La cirugía laparoscópica está siendo utilizada cada vez más, pudiendo decir que incluso ha reemplazado a la cirugía abierta en el tratamiento de muchas patologías. La cirugía llamada “mínimamente invasiva” permite que se hagan incisiones menores y con mayor precisión, unido a un menor dolor post operatorio. A continuación se presentan sus ventajas y detalles del método que revolucionó a la medicina hace décadas y que es la base de la actual cirugía robótica. 

 La cirugía laparoscópica es un tipo de cirugía “mínimamente invasiva”. Cuando se realizaban cirugías abiertas, el cirujano hacía una incisión para entrar al abdomen. En el caso de este tipo de cirugía se usan varias incisiones – llamadas “puerto”- que van desde los 5 a 12 mm a 1 cm y que hacen que el médico realice la misma operación que con la cirugía tradicional pero con incisiones pequeñas.

En cada uno de los puertos se inserta un instrumento que es conocido como trocar. A través de los distintos trocares se pasan instrumentos especializados y una cámara llamada laparoscopio que transmite imágenes de la cavidad abdominal a monitores de alta resolución.

El abdomen, entonces, se infla con dióxido de carbono con el fin de provocar un espacio de visibilidad para poder realizar el procedimiento.

Hay ventajas de la cirugía laparoscópica  en comparación con a la cirugía abierta ya que debido a las pequeñas incisiones, la persona siente menos dolor y el período de recuperación es más breve. Por otra parte hay menos cicatrización y en la actualidad la laparoscopía se sigue utilizando a pesar de que hay más adelantos que se relacionan con la cirugía robótica, método aún más preciso.

El Dr. Oscar Schatloff, urólogo con experiencia y que ha participado en más de 1.000 cirugías laparoscópicas y robóticas, aseguró que “la cirugía robótica tiene ventajas en sí, la visión 3D, la articulación de los brazos, el que no hay temblor al realizar los movimientos entre ellos. El cirujano está en una consola cómodo, tiene mejor resolución y mejor aumento. Ahora bien, no siempre para todas las cirugías significa que al paciente le va a ir mejor con una cirugía robótica respecto de una laparoscópica.

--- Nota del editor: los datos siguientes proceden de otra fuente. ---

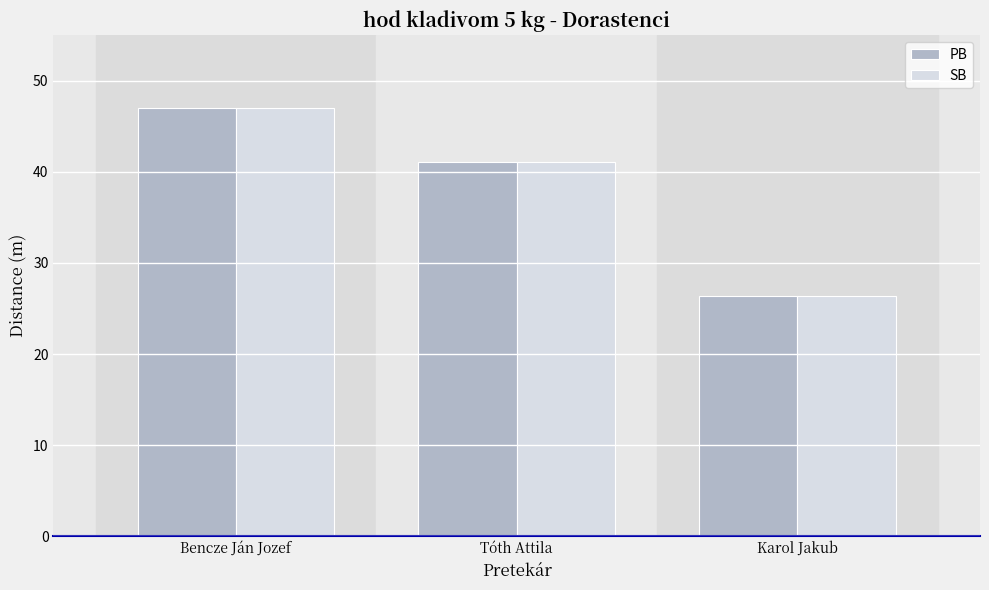

Where does the SB series first go above 41?

Bencze Ján Jozef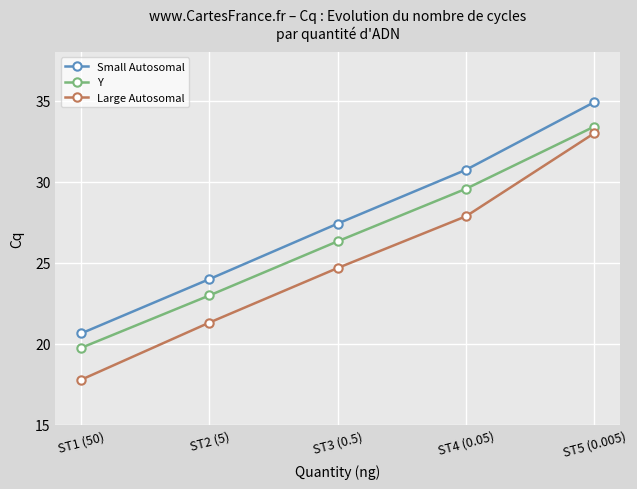

What is the difference between the Y values at ST1 (50) and ST5 (0.005)?

13.7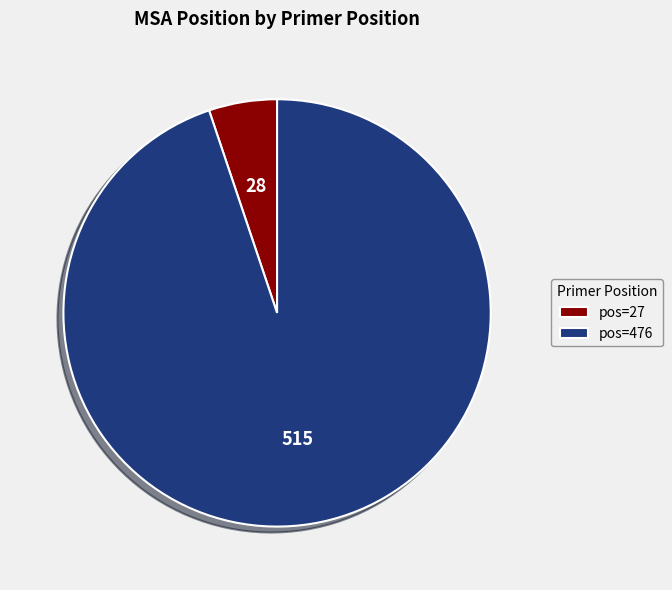

Is the sum of pos=476 and pos=27 greater than half?

Yes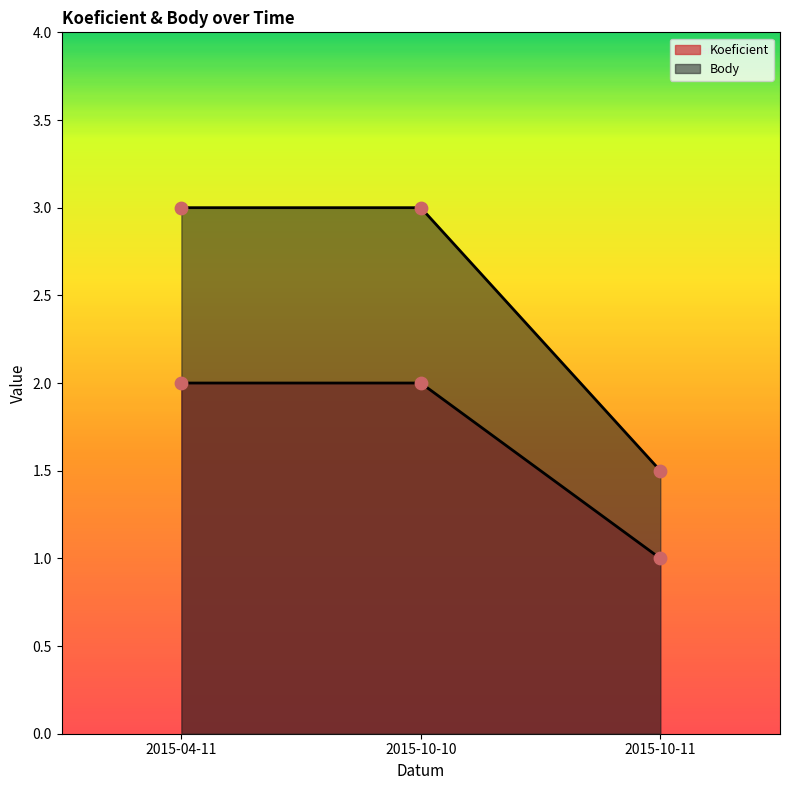

What are all the series names shown in the legend?

Koeficient, Body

Como la robótica es más cara, hay que usarla en indicaciones que sí van a tener un beneficio real para el paciente. Si el doctor laparoscopista es experto y está bien entrenado, puede hacer muchas cirugías laparoscópicas con los mismos resultados de la cirugía robótica. Ese es el caso por ejemplo de la nefrectomía total y la suprarrenalectomía, ya que son cirugías donde se sacan órganos y no tienen reconstrucción. En otras cirugías que tienen un alto componente reconstructivo, como la cirugía robótica por cáncer de próstata, la pieloplastía, o la nefrectomía parcial, el robot sí posee beneficios concretos para el paciente”.

Respecto al procedimiento laparoscópico el urólogo Oscar Schatloff señaló que “podemos decir que la cirugía laparoscópica marcó un hito importante en la historia de la cirugía porque permite realizar procedimientos con una recuperación mucho más rápida y con daño mínimo al cuerpo. Antes estos procedimientos solo se podían realizar mediante grandes incisiones. La cirugía laparoscópica es anterior a la robótica por décadas. Lo que se hace ahora con el robot Da Vinci (máquina de la cirugía robótica) es una evolución de este procedimiento. En el fondo es el mismo ambiente en el que se ponen puertos en el abdomen pero se utilizan instrumentos mucho más precisos y modernos. La visión, además, es mucho mejor que con la laparoscópica”, concluyó.